Blora- Tidak banyak remaja yang merasa terpanggil melestarikan seni identitas daerah. Stigma kampungan dan ketinggalan jaman kerap membuat kawula muda ini lebih memilih menjadi penonton kesenian daripada pelaku seni.
Demikian pula yang dirasakan oleh Febriyan Desty Cahyani, salah satu seniman muda paguyuban seni barong Risang Guntur Seto. Pada mulanya Desty, sapaan akrab Febriyan Desty Cahyani, merasa malu karena barongan kental dengan stigma kampungan dan ketinggalan jaman.
“Awalnya saya nggak suka seni tari. Jangankan seni tari barongan, menari saja rasanya gimana gitu. Banyak yang bilang katrok (kampungan) tapi saya coba bertahan latihan menari di RGS” ungkapnya.

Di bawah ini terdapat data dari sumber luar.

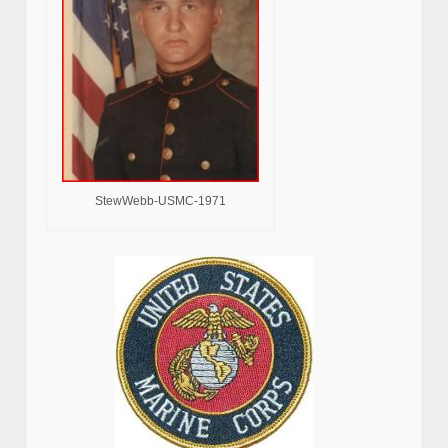
StewWebb-USMC-1971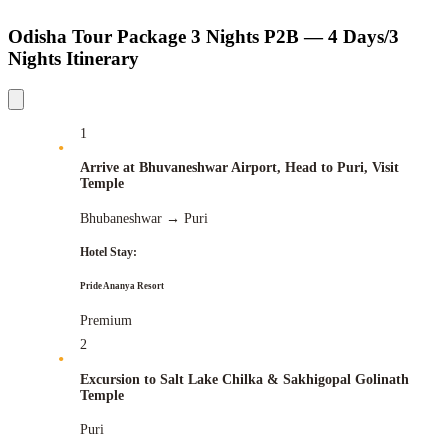
Odisha Tour Package 3 Nights P2B — 4 Days/3
Nights Itinerary
1
Arrive at Bhuvaneshwar Airport, Head to Puri, Visit
Temple
Bhubaneshwar
→
Puri
Hotel Stay:
Pride Ananya Resort
Premium
2
Excursion to Salt Lake Chilka & Sakhigopal Golinath
Temple
Puri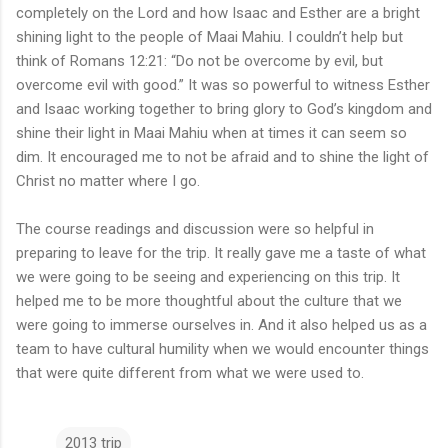
completely on the Lord and how Isaac and Esther are a bright
shining light to the people of Maai Mahiu. I couldn’t help but
think of Romans 12:21: “Do not be overcome by evil, but
overcome evil with good.” It was so powerful to witness Esther
and Isaac working together to bring glory to God’s kingdom and
shine their light in Maai Mahiu when at times it can seem so
dim. It encouraged me to not be afraid and to shine the light of
Christ no matter where I go.
The course readings and discussion were so helpful in
preparing to leave for the trip. It really gave me a taste of what
we were going to be seeing and experiencing on this trip. It
helped me to be more thoughtful about the culture that we
were going to immerse ourselves in. And it also helped us as a
team to have cultural humility when we would encounter things
that were quite different from what we were used to.
2013 trip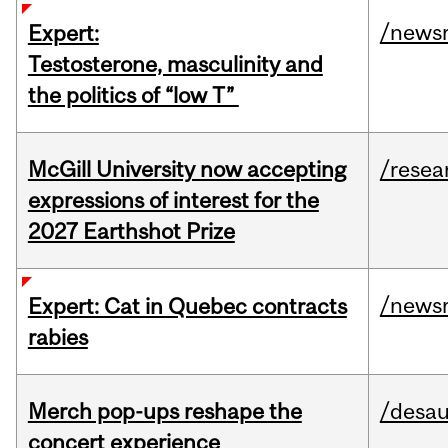
/news
Expert:
Testosterone, masculinity and
the politics of “low T”
McGill University now accepting
/resea
expressions of interest for the
2027 Earthshot Prize
/news
Expert: Cat in Quebec contracts
rabies
Merch pop-ups reshape the
/desau
concert experience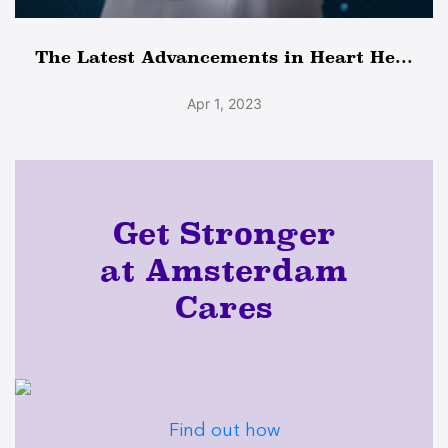
The Latest Advancements in Heart He...
Apr 1, 2023
Get Stronger
at Amsterdam
Cares
Find out how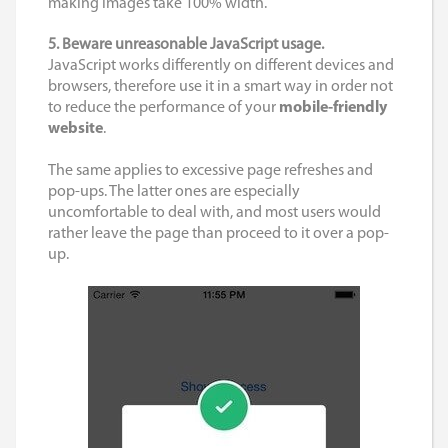
making images take 100% width.
5. Beware unreasonable JavaScript usage.
JavaScript works differently on different devices and
browsers, therefore use it in a smart way in order not
to reduce the performance of your
mobile-friendly
website
.
The same applies to excessive page refreshes and
pop-ups. The latter ones are especially
uncomfortable to deal with, and most users would
rather leave the page than proceed to it over a pop-
up.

Setelah berjalan cukup lama berlatih menari di Risang Guntur Seto, tibalah saatnya Desty untuk tampil di atas panggung. Desty menunjukkan bakat menarinya yang ternyata tidak mengecewakan. Mulai saat itu, percaya dirinya tumbuh dan mulai menikmati aktivitas menarinya.
BACA :
LEBIH DEKAT DENGAN RISANG GUNTUR SETO
“Untung di RGS pelatihnya cukup sabar, jadinya semakin mencintai dunia menari. Selain berlatih menari kita juga diberi nasehat dan motivasi tentang pentingnya melestarikan kesenian tari barongan” ujar pelajar kelas X SMA N 2 Blora ini.
Kebanggaannya pada seni tari terus tumbuh setelah menyabet juara I pentas tari di TMII bersama RGS tahun kemarin. Desty juga tampil di pentas tari Sun Manekun dalam pembukaan MHQ di pendopo rumah dinas Bupati Blora.
Desty memberi satu tips kepada para muda Blora agar tapil percaya diri di panggung pentas. “Supaya pede, ya harus juara dulu. Kalau sudah juara pasti percaya diri tampil di event apapun” sarannya [.]